Em termos de pagamentos, o Android integra o Google Pay (sucessor do Android Pay), que permite pagamentos móveis em terminais sem contato, desde que o dispositivo tenha NFC e execute pelo menos o Android 4.4. Esse serviço compete com soluções como Apple Pay ou Samsung Pay e se baseia na grande base instalada do Android.

Do ponto de vista comercial, o Android é considerado um dos modelos de negócios mais bem-sucedidos no mundo do software moderno. O Google não cobra uma taxa de licenciamento pelo sistema em si, mas gera receita principalmente com publicidade, compras na Play Store e serviços associados, o que impulsionou sua ampla adoção em todas as faixas de preço e regiões.

Identidade visual, branding e evolução do design

O logotipo do Android foi originalmente criado usando a fonte Droid , desenvolvida pela Ascender Corporation. O icônico robô verde, popularmente conhecido como "Andy", foi desenhado por Irina Blok e se tornou um dos símbolos mais reconhecidos no setor de tecnologia.

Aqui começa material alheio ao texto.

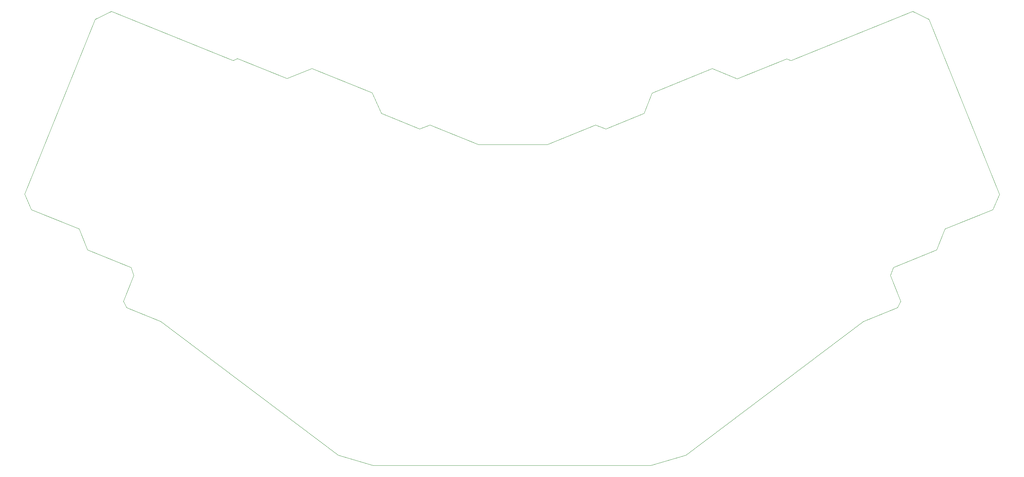
<source format=gbr>
G04 #@! TF.GenerationSoftware,KiCad,Pcbnew,(5.1.4)-1*
G04 #@! TF.CreationDate,2024-04-24T20:53:09-04:00*
G04 #@! TF.ProjectId,ThumbsUp,5468756d-6273-4557-902e-6b696361645f,rev?*
G04 #@! TF.SameCoordinates,Original*
G04 #@! TF.FileFunction,Profile,NP*
%FSLAX46Y46*%
G04 Gerber Fmt 4.6, Leading zero omitted, Abs format (unit mm)*
G04 Created by KiCad (PCBNEW (5.1.4)-1) date 2024-04-24 20:53:09*
%MOMM*%
%LPD*%
G04 APERTURE LIST*
%ADD10C,0.050000*%
G04 APERTURE END LIST*
D10*
X111762128Y-278536250D02*
X121476672Y-282456673D01*
X124126672Y-281466673D02*
X136476672Y-286456673D01*
X166286456Y-281480708D02*
X153970000Y-286450000D01*
X178651000Y-278550285D02*
X168936456Y-282470708D01*
X121476672Y-282456673D02*
X124126672Y-281466673D01*
X153970000Y-286450000D02*
X136476672Y-286456673D01*
X168936456Y-282470708D02*
X166286456Y-281480708D01*
X46045367Y-326403852D02*
X48705074Y-319820847D01*
X243996887Y-326417887D02*
X241337180Y-319834881D01*
X109600000Y-368300000D02*
X100726946Y-365645347D01*
X180300000Y-368300000D02*
X189315308Y-365659381D01*
X109600000Y-368300000D02*
X180300000Y-368300000D01*
X255464341Y-307909663D02*
X255278904Y-307984584D01*
X34577913Y-307895628D02*
X34763350Y-307970550D01*
X20866791Y-299120371D02*
X22617241Y-303063203D01*
X38885368Y-254522828D02*
X20866791Y-299120371D01*
X269175463Y-299134406D02*
X267425012Y-303077238D01*
X251156885Y-254536862D02*
X269175463Y-299134406D01*
X109384939Y-273299691D02*
X94040046Y-267099951D01*
X43033301Y-252531683D02*
X74001241Y-265043543D01*
X36871109Y-313298059D02*
X34763350Y-307970550D01*
X36871109Y-313298059D02*
X47950956Y-317774607D01*
X34577913Y-307895628D02*
X22617241Y-303063203D01*
X55423988Y-331487303D02*
X46893897Y-328040922D01*
X87671105Y-269649772D02*
X75107763Y-264573853D01*
X100726946Y-365645347D02*
X55609425Y-331562224D01*
X46045367Y-326403852D02*
X46893897Y-328040922D01*
X109384939Y-273299691D02*
X111762128Y-278536250D01*
X47950956Y-317774607D02*
X48705074Y-319820847D01*
X87671105Y-269649772D02*
X94040046Y-267099951D01*
X43033301Y-252531683D02*
X38885368Y-254522828D01*
X75107763Y-264573853D02*
X74001241Y-265043543D01*
X55423988Y-331487303D02*
X55609425Y-331562224D01*
X234618266Y-331501337D02*
X234432829Y-331576259D01*
X242091298Y-317788642D02*
X241337180Y-319834881D01*
X247008953Y-252545718D02*
X251156885Y-254536862D01*
X214934490Y-264587887D02*
X216041012Y-265057578D01*
X202371149Y-269663807D02*
X196002208Y-267113986D01*
X234618266Y-331501337D02*
X243148357Y-328054957D01*
X189315308Y-365659381D02*
X234432829Y-331576259D01*
X243996887Y-326417887D02*
X243148357Y-328054957D01*
X247008953Y-252545718D02*
X216041012Y-265057578D01*
X255464341Y-307909663D02*
X267425012Y-303077238D01*
X253171145Y-313312093D02*
X255278904Y-307984584D01*
X253171145Y-313312093D02*
X242091298Y-317788642D01*
X180657315Y-273313725D02*
X178651000Y-278550285D01*
X202371149Y-269663807D02*
X214934490Y-264587887D01*
X180657315Y-273313725D02*
X196002208Y-267113986D01*
M02*

</source>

A cor característica do robô é um tom específico de verde, cujo código hexadecimal é #3DDC84 , conforme definido nas Diretrizes de Marca do Android. Essa cor tem sido usada há anos em campanhas, materiais promocionais e interfaces, com pequenas variações dependendo das tendências de design.

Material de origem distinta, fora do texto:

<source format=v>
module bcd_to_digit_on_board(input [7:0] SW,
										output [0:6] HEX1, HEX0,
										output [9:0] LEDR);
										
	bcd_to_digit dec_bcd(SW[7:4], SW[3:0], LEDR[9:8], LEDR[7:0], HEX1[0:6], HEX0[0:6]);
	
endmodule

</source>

Em relação às fontes do sistema, o Android evoluiu. Durante a era do Ice Cream Sandwich, foi introduzida a Roboto , uma fonte projetada para melhorar a legibilidade em telas de alta resolução. Com o Lollipop (5.0), a Roboto foi redesenhada e, em 2018, com o Android 9 Pie, o Google começou a usar a Google Sans em mais elementos de interface e identidade visual.

Em 2023, o logotipo também foi atualizado, passando de "android" em minúsculas para "Android" com a inicial maiúscula , e pequenos ajustes foram feitos nos traços para melhor alinhá-lo à estética geral dos produtos do Google.

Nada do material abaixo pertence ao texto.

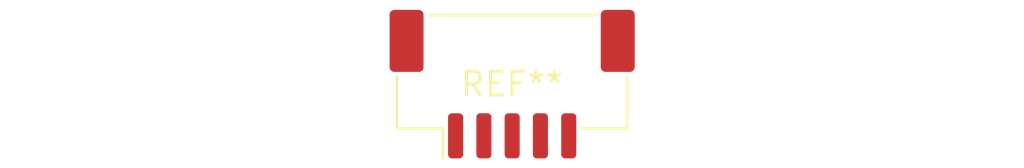
<source format=kicad_pcb>
(kicad_pcb (version 20240108) (generator pcbnew)

  (general
    (thickness 1.6)
  )

  (paper "A4")
  (layers
    (0 "F.Cu" signal)
    (31 "B.Cu" signal)
    (32 "B.Adhes" user "B.Adhesive")
    (33 "F.Adhes" user "F.Adhesive")
    (34 "B.Paste" user)
    (35 "F.Paste" user)
    (36 "B.SilkS" user "B.Silkscreen")
    (37 "F.SilkS" user "F.Silkscreen")
    (38 "B.Mask" user)
    (39 "F.Mask" user)
    (40 "Dwgs.User" user "User.Drawings")
    (41 "Cmts.User" user "User.Comments")
    (42 "Eco1.User" user "User.Eco1")
    (43 "Eco2.User" user "User.Eco2")
    (44 "Edge.Cuts" user)
    (45 "Margin" user)
    (46 "B.CrtYd" user "B.Courtyard")
    (47 "F.CrtYd" user "F.Courtyard")
    (48 "B.Fab" user)
    (49 "F.Fab" user)
    (50 "User.1" user)
    (51 "User.2" user)
    (52 "User.3" user)
    (53 "User.4" user)
    (54 "User.5" user)
    (55 "User.6" user)
    (56 "User.7" user)
    (57 "User.8" user)
    (58 "User.9" user)
  )

  (setup
    (pad_to_mask_clearance 0)
    (pcbplotparams
      (layerselection 0x00010fc_ffffffff)
      (plot_on_all_layers_selection 0x0000000_00000000)
      (disableapertmacros false)
      (usegerberextensions false)
      (usegerberattributes false)
      (usegerberadvancedattributes false)
      (creategerberjobfile false)
      (dashed_line_dash_ratio 12.000000)
      (dashed_line_gap_ratio 3.000000)
      (svgprecision 4)
      (plotframeref false)
      (viasonmask false)
      (mode 1)
      (useauxorigin false)
      (hpglpennumber 1)
      (hpglpenspeed 20)
      (hpglpendiameter 15.000000)
      (dxfpolygonmode false)
      (dxfimperialunits false)
      (dxfusepcbnewfont false)
      (psnegative false)
      (psa4output false)
      (plotreference false)
      (plotvalue false)
      (plotinvisibletext false)
      (sketchpadsonfab false)
      (subtractmaskfromsilk false)
      (outputformat 1)
      (mirror false)
      (drillshape 1)
      (scaleselection 1)
      (outputdirectory "")
    )
  )

  (net 0 "")

  (footprint "JST_ZE_BM05B-ZESS-TBT_1x05-1MP_P1.50mm_Vertical" (layer "F.Cu") (at 0 0))

)

</source>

Entretanto, a linguagem de design do sistema evoluiu do Holo (nas primeiras versões modernas) para o Material Design e, posteriormente, para o Material You, onde a personalização de cores e formas de acordo com as necessidades do usuário assume o protagonismo. Isso é complementado pela possibilidade de alterar launchers, ícones e temas, um recurso muito apreciado por quem gosta de personalizar a aparência do seu telefone.

Toda essa trajetória ilustra como o Android evoluiu de um pequeno experimento de startup para a plataforma móvel dominante , presente em bilhões de dispositivos e em uma vasta gama de formatos. Sua arquitetura baseada em Linux, o modelo aberto AOSP, o poder de seu ecossistema de aplicativos e a flexibilidade que oferece a fabricantes e usuários explicam grande parte de seu sucesso, mas também trazem desafios como fragmentação, segurança e gerenciamento de privacidade. O caminho que está trilhando, com a crescente importância da inteligência artificial, atualizações modulares e o fortalecimento das ferramentas de controle e personalização, aponta para um sistema operacional que permanecerá um componente essencial da computação cotidiana por muitos anos.